Sylvia Stuhlhofer | ebenso Beitrag auf Fih-austria

Eltern haben einen Plan bzw. eine gewisse Vorstellung von ihrem ungeborenen Kind. Dieser Plan kann durch eine Behinderung durchkreuzt werden. Der folgende Text beschreibt die Gefühlswelt der Eltern nach einer Diagnose.

Willkommen in Holland 

von Emily Perl Kingsley

Wenn man ein Baby erwartet, ist es so, als ob man eine Urlaubsreise nach Italien plant. Ihr seid sehr aufgeregt. Ihr deckt euch mit einem Stapel Reiseliteratur ein, lernt einige nützliche Redewendungen auf italienisch und dann ist es soweit, die Koffer sind zu packen, und ihr fährt zum Flughafen – nach Italien.

Doch als das Flugzeug gelandet ist, sagt die Stewardess: “ Willkommen in Holland.” Ihr schaut einander ungläubig und entsetzt an und sagt:” Holland? Habe ich richtig gehört, Holland? Ich habe Italien gebucht!” Aber sie erklären euch, dass es eine Flugplanänderung gegeben hat, und dass ihr in Holland gelandet seid und dort nun bleiben müsst. Ihr sagt: “Aber wir wissen überhaupt nichts über Holland! Wir möchten hier nicht bleiben!” Und doch bleibt ihr.
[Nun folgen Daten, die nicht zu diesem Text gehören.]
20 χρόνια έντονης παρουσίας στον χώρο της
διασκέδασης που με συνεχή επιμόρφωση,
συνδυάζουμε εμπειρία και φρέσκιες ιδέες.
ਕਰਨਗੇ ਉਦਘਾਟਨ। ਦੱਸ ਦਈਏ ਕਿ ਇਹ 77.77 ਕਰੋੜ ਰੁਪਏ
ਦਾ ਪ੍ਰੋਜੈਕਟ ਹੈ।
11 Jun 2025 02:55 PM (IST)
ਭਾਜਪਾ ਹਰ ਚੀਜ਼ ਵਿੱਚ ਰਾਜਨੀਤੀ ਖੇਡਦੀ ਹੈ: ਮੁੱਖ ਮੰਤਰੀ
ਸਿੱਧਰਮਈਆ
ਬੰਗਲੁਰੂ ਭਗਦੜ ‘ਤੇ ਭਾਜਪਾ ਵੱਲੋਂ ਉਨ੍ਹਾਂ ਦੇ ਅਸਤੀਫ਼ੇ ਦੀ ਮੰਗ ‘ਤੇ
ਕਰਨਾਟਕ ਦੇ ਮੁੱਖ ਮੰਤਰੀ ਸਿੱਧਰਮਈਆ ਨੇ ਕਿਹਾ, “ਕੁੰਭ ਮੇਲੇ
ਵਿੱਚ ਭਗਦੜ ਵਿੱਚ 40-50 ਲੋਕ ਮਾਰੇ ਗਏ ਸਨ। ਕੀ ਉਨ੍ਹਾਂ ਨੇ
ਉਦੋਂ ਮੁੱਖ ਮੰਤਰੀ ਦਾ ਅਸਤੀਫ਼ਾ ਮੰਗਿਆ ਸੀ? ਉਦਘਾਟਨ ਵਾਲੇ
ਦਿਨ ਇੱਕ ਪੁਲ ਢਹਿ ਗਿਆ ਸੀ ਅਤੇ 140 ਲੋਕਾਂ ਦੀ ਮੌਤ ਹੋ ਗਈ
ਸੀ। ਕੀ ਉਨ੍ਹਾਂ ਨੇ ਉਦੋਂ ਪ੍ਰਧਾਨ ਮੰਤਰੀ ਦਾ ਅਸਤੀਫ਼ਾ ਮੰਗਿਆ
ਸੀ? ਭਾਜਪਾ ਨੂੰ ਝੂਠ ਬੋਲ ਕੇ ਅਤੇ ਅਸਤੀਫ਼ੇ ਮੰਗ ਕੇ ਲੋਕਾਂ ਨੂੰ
Ihr geht also wieder los und kauft euch einige neue Reiseführer, ihr lernt neue Redewendungen und ihr trefft Menschen, von denen ihr gar nicht gewusst habt, dass es sie gibt. Der wichtige Punkt ist, dass ihr nicht in einer schmutzigen, abscheulichen Gegend seid, wo Pest, Hunger und Krankheiten herrschen. Ihr seid einfach nur in einer anderen Gegend als ihr geplant habt. Es geht hier langsamer zu als in Italien, weniger spritzig als in Italien, aber nachdem ihr dort eine Weile gelebt habt und wieder Luft holen konntet, entdeckt ihr allmählich, dass Holland Windmühlen hat. Holland hat Tulpen, Holland hat Rembrandts. Aber alle anderen, die ihr kennt, kommen von oder fahren nach Italien. Alle schwärmen von der herrlichen Zeit, die sie dort verbracht haben und bis zum Ende eures Lebens werdet ihr immer sagen:” Ja, da wollte ich eigentlich auch hingefahren sein.”

Der Schmerz wird niemals aufhören. Ihr müsst diesen Schmerz akzeptieren, den der Verlust von diesem Traum, der Verlust von diesem Plan ist ein sehr bedeutender Verlust. Aber wenn ihr ein Leben lang der Tatsache, nicht nach Italien gekommen zu sein, nachtrauert, dann werdet ihr nie die Freiheit finden, die wirklich besonderen und schönen Dinge in Holland zu genießen.